§ WORK ITEM: Please copy every record below exactly and leave out the pictures.
─── DATASET CONTENT
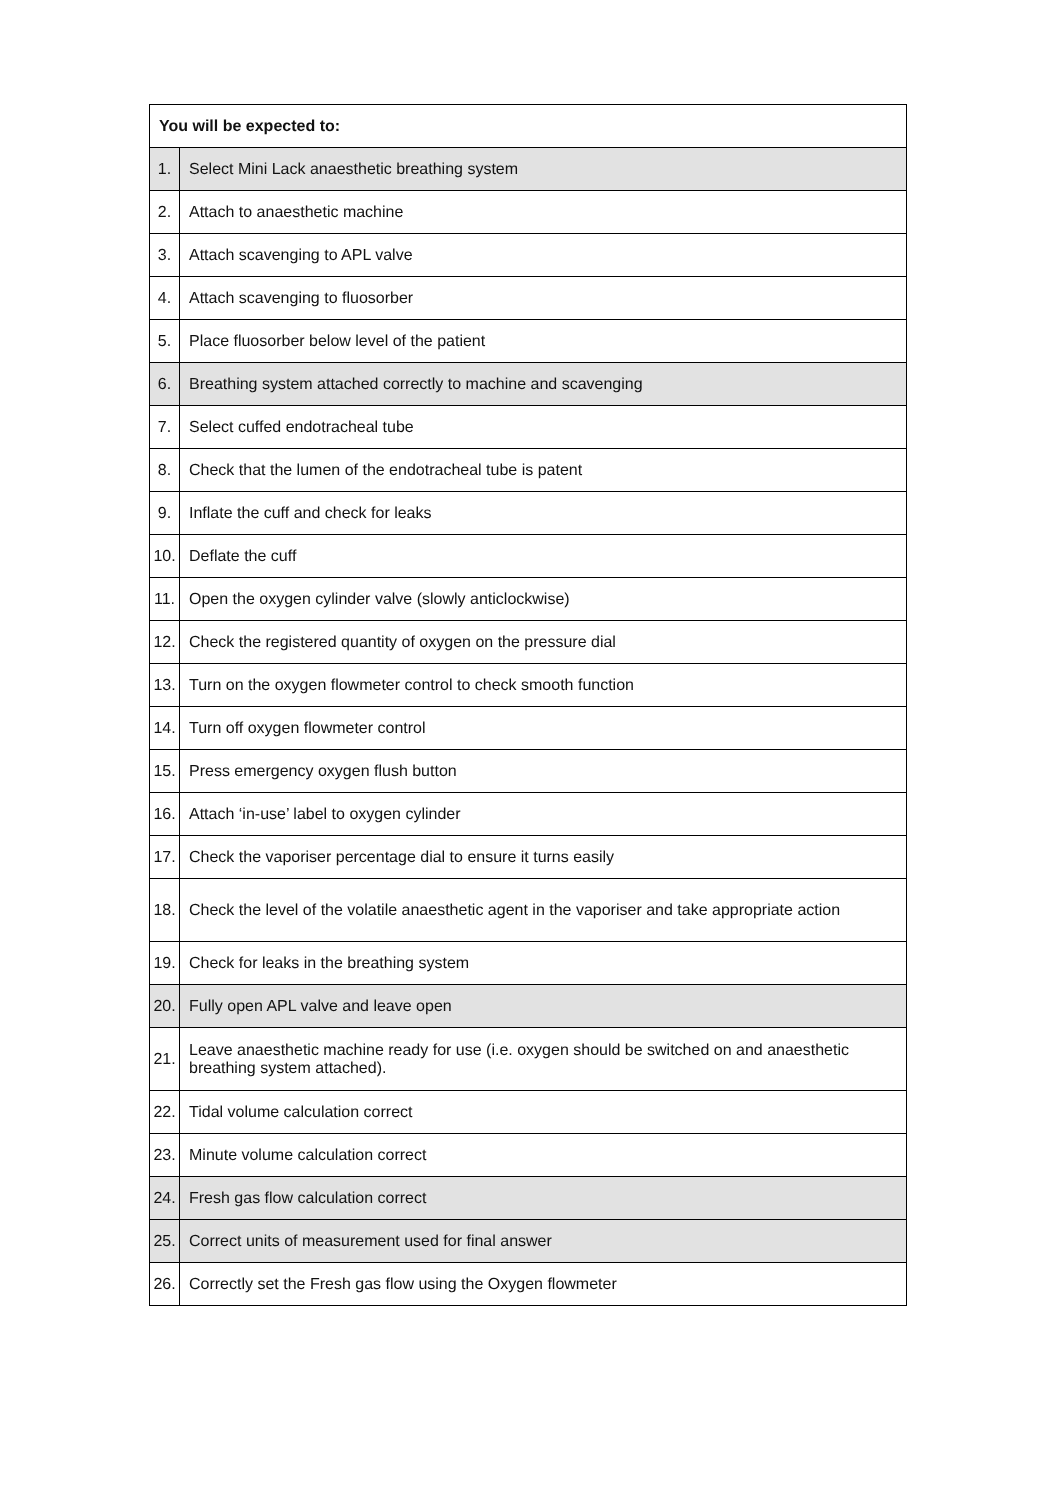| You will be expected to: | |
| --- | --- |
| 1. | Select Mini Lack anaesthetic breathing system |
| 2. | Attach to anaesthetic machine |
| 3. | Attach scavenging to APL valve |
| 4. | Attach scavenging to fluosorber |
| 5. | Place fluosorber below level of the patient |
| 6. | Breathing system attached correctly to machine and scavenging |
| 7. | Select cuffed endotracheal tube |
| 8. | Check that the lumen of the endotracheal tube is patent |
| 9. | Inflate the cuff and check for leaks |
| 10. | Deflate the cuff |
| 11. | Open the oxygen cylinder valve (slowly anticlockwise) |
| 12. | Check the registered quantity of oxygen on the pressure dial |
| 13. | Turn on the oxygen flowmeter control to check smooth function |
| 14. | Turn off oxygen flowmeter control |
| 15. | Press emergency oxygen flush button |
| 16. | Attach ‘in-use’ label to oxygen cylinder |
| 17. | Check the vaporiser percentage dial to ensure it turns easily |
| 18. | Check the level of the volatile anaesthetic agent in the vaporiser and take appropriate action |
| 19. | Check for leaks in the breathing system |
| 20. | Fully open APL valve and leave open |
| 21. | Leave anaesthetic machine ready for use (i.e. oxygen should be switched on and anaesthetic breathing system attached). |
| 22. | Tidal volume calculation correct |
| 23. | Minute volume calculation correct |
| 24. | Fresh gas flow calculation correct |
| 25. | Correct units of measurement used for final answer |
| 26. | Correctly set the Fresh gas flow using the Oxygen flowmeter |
──────
§ WRITTEN SOLUTION:
| You will be expected to: | |
| --- | --- |
| 1. | Select Mini Lack anaesthetic breathing system |
| 2. | Attach to anaesthetic machine |
| 3. | Attach scavenging to APL valve |
| 4. | Attach scavenging to fluosorber |
| 5. | Place fluosorber below level of the patient |
| 6. | Breathing system attached correctly to machine and scavenging |
| 7. | Select cuffed endotracheal tube |
| 8. | Check that the lumen of the endotracheal tube is patent |
| 9. | Inflate the cuff and check for leaks |
| 10. | Deflate the cuff |
| 11. | Open the oxygen cylinder valve (slowly anticlockwise) |
| 12. | Check the registered quantity of oxygen on the pressure dial |
| 13. | Turn on the oxygen flowmeter control to check smooth function |
| 14. | Turn off oxygen flowmeter control |
| 15. | Press emergency oxygen flush button |
| 16. | Attach ‘in-use’ label to oxygen cylinder |
| 17. | Check the vaporiser percentage dial to ensure it turns easily |
| 18. | Check the level of the volatile anaesthetic agent in the vaporiser and take appropriate action |
| 19. | Check for leaks in the breathing system |
| 20. | Fully open APL valve and leave open |
| 21. | Leave anaesthetic machine ready for use (i.e. oxygen should be switched on and anaesthetic breathing system attached). |
| 22. | Tidal volume calculation correct |
| 23. | Minute volume calculation correct |
| 24. | Fresh gas flow calculation correct |
| 25. | Correct units of measurement used for final answer |
| 26. | Correctly set the Fresh gas flow using the Oxygen flowmeter |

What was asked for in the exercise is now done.